→ **EXERCISE INSTRUCTIONS**
Of the lines in the data below, write out exactly those from the one holding "thumb mcp: (204, 130)" through the one holding "thumb tip: (239, 81)", both included.

→ **RECORDS PROVIDED**
++++++++

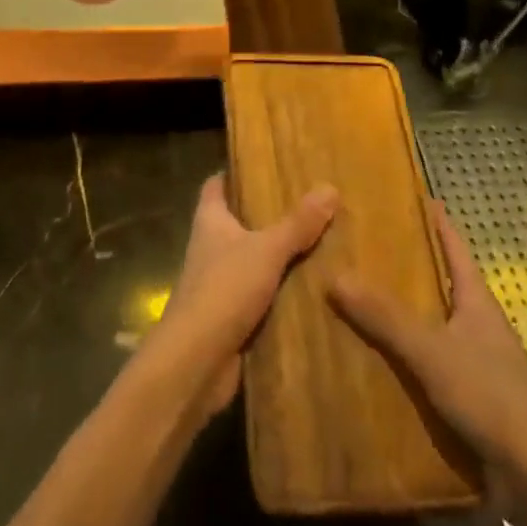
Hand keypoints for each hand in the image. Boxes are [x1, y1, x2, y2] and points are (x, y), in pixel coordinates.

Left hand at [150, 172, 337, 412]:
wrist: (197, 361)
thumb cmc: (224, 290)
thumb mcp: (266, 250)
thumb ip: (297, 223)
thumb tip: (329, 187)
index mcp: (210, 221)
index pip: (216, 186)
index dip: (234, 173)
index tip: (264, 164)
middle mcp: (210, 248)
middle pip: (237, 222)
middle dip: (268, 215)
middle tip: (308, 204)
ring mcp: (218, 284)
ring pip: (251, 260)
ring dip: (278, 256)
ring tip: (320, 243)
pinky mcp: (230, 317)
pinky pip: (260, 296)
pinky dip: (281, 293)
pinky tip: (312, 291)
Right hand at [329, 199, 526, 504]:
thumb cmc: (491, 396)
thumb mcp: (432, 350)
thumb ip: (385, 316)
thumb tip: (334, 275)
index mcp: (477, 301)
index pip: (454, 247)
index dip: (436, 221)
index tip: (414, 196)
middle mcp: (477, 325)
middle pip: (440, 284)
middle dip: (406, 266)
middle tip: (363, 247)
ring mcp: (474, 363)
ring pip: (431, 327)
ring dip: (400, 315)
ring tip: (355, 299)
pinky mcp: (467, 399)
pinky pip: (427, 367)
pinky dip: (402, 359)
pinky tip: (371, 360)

++++++++

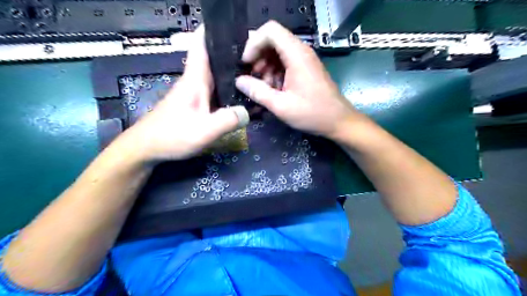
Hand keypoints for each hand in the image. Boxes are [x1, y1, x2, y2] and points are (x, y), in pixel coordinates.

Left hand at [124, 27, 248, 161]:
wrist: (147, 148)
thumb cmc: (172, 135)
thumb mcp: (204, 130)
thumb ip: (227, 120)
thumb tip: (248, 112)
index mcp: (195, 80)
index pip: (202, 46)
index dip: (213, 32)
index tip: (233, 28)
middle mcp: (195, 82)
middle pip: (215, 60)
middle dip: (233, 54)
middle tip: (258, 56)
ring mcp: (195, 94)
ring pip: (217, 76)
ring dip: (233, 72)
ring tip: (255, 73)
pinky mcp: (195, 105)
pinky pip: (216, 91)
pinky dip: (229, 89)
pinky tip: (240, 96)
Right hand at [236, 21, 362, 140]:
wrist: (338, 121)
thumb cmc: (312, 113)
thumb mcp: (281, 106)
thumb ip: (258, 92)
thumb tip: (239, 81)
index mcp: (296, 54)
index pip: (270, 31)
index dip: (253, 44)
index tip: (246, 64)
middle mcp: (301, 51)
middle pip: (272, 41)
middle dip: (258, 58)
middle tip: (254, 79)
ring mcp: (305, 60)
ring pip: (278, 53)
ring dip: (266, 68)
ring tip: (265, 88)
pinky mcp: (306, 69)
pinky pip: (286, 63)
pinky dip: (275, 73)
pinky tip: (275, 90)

++++++++

→ **EXERCISE OUTPUT**
thumb mcp: (204, 130)
thumb ip: (227, 120)
thumb tip: (248, 112)
index mcp: (195, 80)
index pip: (202, 46)
index dip: (213, 32)
index tip: (233, 28)
middle mcp: (195, 82)
middle pip: (215, 60)
middle dip: (233, 54)
middle tip: (258, 56)
ring mcp: (195, 94)
ring pip: (217, 76)
ring dip: (233, 72)
ring tip: (255, 73)
pinky mcp: (195, 105)
pinky pip: (216, 91)
pinky dip: (229, 89)
pinky tip: (240, 96)
Right hand at [236, 21, 362, 140]:
wrist: (338, 121)
thumb cmc: (312, 113)
thumb mcp: (281, 106)
thumb ip: (258, 92)
thumb tip: (239, 81)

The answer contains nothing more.